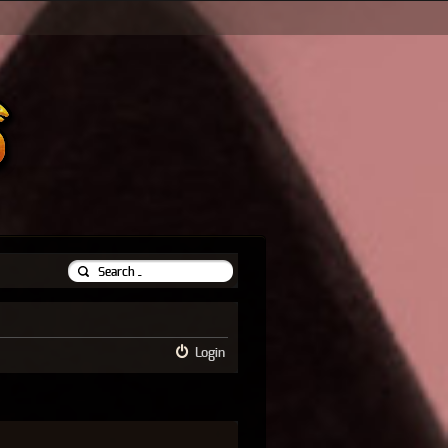
Login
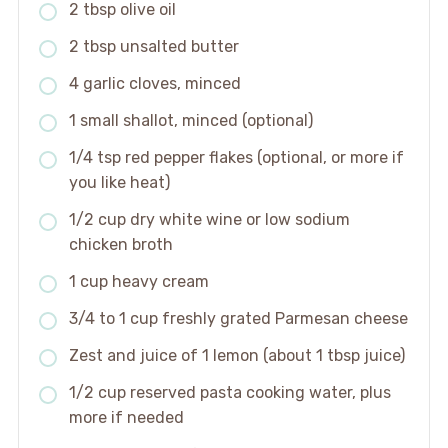
2 tbsp olive oil
2 tbsp unsalted butter
4 garlic cloves, minced
1 small shallot, minced (optional)
1/4 tsp red pepper flakes (optional, or more if
you like heat)
1/2 cup dry white wine or low sodium
chicken broth
1 cup heavy cream
3/4 to 1 cup freshly grated Parmesan cheese
Zest and juice of 1 lemon (about 1 tbsp juice)
1/2 cup reserved pasta cooking water, plus
more if needed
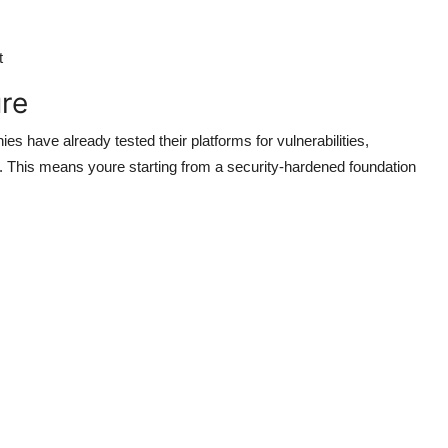
t
ure
 have already tested their platforms for vulnerabilities,
. This means youre starting from a security-hardened foundation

_Goal of the exercise_. The material should be duplicated word for word, with no images included.

_Written answer_.
Login
2 tbsp olive oil
2 tbsp unsalted butter
4 garlic cloves, minced
1 small shallot, minced (optional)
1/4 tsp red pepper flakes (optional, or more if
you like heat)
1/2 cup dry white wine or low sodium
chicken broth
1 cup heavy cream
3/4 to 1 cup freshly grated Parmesan cheese
Zest and juice of 1 lemon (about 1 tbsp juice)
1/2 cup reserved pasta cooking water, plus
more if needed
t
ure
 have already tested their platforms for vulnerabilities,
. This means youre starting from a security-hardened foundation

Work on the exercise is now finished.